Я рассказал ей, как все произошло: как позвонил в полицию и заявил о подозрительном типе; как кассир гнался за мной, когда я попытался его ограбить; как я ударил его мачете. Задрав рубашку, я хотел показать ей синяк, но при тусклом свете она не разглядела его. Сара прервала меня до того, как я подобрался к убийству женщины.
— О, Боже, Хэнк! — воскликнула она. — Как же ты мог это сделать?
— У меня не было выбора. Я знал одно: мне необходимо вернуть деньги.
— Нужно было оставить все как есть.
— Он бы обязательно вспомнил тебя, Сара. Вспомнил ребенка, твою историю о подаренной банкноте. И нас бы очень быстро вычислили.
— Он не знал, кто…
— Тебя показывали по телевизору на похоронах Джекоба. Он бы дал твое описание, и кто-нибудь непременно бы вспомнил тебя. И сопоставил все факты.
Сара задумалась. Шкура опять соскочила с ее плеча, но она не обратила на это внимания.
— Ты мог бы принести ему пять двадцаток, — сказала она, — попросить вернуть тебе стодолларовую банкноту, объяснить, что жена потратила, а тебе эта бумажка дорога как память.
— Сара, — возразил я, начиная терять терпение, — у меня не было времени разыскивать пять двадцаток. Мне пришлось бы тащиться обратно домой. А нужно было успеть попасть в магазин до закрытия.
— Ты мог бы зайти в банк.
— Банк был закрыт.
Она попыталась было еще что-то сказать, но я оборвал ее:
— В любом случае это уже не имеет значения. Дело сделано.

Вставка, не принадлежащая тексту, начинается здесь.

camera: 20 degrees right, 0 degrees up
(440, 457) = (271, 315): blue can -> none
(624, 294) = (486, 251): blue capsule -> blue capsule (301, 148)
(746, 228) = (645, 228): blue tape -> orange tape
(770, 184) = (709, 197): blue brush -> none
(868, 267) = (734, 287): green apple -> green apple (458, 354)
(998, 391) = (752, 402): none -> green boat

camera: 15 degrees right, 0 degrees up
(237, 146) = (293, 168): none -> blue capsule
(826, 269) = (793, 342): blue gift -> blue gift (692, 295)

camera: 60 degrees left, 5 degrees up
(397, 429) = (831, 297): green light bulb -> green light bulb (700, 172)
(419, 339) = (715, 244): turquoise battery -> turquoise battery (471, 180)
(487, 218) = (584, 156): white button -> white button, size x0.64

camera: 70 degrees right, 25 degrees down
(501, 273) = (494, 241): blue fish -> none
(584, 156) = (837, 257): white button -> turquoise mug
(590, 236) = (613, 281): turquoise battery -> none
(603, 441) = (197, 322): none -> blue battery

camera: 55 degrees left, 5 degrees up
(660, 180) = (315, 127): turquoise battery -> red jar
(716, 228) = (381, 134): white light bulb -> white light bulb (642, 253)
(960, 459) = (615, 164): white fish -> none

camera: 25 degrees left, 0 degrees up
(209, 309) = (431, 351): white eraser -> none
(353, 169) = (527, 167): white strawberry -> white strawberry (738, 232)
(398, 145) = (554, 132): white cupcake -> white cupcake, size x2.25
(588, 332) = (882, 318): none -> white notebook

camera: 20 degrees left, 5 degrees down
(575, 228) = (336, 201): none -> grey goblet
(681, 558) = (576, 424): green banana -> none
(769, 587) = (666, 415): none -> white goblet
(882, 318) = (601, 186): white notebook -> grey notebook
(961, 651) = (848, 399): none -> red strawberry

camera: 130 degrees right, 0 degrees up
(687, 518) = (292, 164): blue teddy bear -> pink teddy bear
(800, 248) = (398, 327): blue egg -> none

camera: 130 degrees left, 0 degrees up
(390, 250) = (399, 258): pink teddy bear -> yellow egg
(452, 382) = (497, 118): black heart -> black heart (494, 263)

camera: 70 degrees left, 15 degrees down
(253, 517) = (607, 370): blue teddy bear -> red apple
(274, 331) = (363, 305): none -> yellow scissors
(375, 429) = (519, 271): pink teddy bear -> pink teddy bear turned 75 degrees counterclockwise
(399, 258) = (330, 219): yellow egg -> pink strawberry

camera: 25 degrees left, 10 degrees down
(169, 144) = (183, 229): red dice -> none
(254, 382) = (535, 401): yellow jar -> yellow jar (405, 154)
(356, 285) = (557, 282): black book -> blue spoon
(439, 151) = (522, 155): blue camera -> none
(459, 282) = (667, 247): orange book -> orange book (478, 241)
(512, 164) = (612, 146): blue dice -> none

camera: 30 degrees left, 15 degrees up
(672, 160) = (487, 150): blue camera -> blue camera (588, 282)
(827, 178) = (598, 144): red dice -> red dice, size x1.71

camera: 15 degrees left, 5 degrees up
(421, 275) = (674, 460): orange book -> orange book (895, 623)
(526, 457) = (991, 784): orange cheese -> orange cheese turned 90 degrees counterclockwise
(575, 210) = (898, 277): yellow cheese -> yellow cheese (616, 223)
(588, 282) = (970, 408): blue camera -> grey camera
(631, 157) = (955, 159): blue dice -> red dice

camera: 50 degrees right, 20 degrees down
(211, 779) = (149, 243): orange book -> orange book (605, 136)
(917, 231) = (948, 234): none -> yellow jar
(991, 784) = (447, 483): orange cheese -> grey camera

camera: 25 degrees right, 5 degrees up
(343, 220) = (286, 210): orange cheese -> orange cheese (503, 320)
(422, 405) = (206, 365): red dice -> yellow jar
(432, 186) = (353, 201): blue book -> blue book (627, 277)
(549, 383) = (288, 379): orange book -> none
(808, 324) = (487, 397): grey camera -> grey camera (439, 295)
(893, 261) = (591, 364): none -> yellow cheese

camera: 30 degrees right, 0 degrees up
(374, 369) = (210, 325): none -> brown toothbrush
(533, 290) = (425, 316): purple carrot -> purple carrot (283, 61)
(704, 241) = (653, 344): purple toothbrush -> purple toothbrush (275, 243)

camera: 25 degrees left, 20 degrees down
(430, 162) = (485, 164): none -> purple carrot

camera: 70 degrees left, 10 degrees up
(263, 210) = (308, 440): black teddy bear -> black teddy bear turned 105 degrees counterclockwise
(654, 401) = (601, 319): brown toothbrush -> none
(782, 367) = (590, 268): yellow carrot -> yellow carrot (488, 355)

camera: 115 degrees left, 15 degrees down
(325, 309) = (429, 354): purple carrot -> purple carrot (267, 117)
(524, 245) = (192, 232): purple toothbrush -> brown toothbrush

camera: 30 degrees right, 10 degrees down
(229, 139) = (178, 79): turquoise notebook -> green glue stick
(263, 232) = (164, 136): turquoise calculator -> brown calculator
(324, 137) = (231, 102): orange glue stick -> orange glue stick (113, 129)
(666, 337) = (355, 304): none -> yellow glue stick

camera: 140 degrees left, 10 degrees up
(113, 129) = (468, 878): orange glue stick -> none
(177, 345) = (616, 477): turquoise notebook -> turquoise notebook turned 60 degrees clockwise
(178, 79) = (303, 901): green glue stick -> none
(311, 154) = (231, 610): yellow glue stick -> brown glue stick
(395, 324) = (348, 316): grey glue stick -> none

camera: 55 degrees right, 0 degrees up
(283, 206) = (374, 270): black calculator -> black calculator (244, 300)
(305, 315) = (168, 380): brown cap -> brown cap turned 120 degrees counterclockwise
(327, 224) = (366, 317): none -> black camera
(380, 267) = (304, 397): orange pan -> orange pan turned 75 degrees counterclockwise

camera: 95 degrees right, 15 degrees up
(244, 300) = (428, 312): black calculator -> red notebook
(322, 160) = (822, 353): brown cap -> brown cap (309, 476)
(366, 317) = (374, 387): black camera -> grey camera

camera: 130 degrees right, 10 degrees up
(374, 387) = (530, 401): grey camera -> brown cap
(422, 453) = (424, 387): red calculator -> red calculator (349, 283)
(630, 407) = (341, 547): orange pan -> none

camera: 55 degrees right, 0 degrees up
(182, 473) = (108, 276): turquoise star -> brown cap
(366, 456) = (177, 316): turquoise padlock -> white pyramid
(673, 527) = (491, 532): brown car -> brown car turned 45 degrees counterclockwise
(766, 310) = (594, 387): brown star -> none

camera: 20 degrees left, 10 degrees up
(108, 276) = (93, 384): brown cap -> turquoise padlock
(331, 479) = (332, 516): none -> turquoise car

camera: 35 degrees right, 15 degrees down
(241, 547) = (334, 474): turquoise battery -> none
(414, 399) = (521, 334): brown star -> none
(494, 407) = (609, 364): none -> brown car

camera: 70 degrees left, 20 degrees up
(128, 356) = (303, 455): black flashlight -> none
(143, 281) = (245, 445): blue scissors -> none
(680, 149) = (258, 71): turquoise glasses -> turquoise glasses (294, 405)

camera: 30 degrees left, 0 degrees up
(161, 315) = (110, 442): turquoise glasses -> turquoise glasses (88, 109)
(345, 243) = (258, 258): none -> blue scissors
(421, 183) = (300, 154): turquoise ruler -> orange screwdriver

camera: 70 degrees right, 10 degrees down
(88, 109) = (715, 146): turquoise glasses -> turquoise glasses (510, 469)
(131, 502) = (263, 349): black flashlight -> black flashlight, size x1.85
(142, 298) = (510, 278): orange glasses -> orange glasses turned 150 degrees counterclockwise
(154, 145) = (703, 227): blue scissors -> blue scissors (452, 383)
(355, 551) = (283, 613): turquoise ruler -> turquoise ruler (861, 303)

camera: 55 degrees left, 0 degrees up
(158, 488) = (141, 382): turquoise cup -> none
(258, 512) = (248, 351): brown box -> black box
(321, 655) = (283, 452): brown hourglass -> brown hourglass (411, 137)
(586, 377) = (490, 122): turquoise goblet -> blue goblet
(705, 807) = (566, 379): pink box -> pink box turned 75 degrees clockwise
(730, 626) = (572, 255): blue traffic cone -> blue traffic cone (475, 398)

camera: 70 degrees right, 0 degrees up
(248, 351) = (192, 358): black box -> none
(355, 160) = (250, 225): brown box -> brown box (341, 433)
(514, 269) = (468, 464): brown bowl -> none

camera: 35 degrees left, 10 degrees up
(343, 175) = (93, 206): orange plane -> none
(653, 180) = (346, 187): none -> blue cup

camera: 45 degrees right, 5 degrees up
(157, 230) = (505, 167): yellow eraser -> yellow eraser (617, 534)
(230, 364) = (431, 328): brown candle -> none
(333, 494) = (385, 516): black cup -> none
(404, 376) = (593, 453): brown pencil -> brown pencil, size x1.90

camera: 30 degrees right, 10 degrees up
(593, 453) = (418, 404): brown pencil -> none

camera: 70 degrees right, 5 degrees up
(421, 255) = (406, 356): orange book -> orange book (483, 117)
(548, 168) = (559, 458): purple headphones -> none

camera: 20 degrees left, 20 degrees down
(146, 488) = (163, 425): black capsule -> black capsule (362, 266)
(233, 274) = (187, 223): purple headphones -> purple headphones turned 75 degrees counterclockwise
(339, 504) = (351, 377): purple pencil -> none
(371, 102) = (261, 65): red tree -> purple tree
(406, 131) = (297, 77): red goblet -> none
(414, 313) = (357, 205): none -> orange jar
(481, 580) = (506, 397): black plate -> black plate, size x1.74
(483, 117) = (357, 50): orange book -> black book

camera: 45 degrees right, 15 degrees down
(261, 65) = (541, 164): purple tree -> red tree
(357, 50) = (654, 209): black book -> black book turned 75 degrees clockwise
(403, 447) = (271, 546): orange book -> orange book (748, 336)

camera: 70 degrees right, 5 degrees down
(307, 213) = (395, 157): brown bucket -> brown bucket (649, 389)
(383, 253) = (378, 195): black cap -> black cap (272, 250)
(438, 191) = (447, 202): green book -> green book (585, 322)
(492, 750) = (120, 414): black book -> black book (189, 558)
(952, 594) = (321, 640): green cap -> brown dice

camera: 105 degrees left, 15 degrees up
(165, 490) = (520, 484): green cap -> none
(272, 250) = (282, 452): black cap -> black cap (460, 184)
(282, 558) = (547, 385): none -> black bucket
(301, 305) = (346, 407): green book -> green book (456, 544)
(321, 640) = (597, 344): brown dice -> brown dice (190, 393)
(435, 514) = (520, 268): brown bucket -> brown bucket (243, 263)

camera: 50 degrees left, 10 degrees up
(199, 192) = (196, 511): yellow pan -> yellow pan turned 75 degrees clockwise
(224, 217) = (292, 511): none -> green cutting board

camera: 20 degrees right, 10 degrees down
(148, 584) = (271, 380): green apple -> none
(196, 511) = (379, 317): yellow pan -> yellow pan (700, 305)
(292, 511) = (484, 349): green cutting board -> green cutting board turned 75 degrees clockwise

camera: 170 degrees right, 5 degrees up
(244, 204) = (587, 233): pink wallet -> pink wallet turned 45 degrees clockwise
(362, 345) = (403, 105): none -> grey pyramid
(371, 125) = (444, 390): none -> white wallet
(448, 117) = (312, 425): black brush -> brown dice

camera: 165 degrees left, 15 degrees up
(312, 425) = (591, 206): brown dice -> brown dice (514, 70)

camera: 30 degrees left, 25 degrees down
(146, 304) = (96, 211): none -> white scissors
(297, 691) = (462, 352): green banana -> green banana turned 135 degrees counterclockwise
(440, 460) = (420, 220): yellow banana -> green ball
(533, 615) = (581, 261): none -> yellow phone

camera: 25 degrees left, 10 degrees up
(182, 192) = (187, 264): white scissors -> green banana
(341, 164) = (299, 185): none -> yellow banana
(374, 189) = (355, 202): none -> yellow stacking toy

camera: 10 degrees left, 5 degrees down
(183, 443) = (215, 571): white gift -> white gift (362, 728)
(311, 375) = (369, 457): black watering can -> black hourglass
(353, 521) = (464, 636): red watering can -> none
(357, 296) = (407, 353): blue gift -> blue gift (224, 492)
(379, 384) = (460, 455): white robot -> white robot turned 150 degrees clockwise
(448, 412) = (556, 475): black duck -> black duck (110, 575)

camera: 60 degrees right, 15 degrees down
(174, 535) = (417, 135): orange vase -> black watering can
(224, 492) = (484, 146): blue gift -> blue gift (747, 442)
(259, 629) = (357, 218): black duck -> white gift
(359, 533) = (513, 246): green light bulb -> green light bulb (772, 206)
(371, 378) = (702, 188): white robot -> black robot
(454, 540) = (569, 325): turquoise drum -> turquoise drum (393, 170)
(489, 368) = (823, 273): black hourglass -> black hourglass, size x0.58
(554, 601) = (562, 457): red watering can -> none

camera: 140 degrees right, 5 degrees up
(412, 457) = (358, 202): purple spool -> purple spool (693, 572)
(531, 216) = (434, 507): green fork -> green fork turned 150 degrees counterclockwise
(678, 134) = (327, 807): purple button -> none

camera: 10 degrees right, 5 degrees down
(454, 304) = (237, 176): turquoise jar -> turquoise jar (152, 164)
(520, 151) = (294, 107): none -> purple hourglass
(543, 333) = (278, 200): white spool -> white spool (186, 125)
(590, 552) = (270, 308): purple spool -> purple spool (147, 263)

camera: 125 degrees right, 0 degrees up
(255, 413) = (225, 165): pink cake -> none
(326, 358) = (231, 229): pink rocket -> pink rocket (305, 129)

Она с открытым ртом уставилась на меня. Потом закрыла рот и кивнула.
— О'кей, — прошептала она.
Минуту-другую мы оба молчали, думая о том, в какой ситуации оказались и что делать дальше. В камине треснуло полено, взметнув искорки огня и выплеснув на нас легкую волну тепла. Слышно было, как тикают каминные часы.
Сара подняла с пола пачку денег, подержала ее на ладони.
— Что ж, хорошо хотя бы то, что нас не поймали, — проговорила она.
Я промолчал.
— Я хочу сказать, что это не конец света. — Выдавив из себя улыбку, она посмотрела на меня. — Мы просто вернулись к тому, с чего начинали. К тому же мы можем продать кондоминиум, рояль…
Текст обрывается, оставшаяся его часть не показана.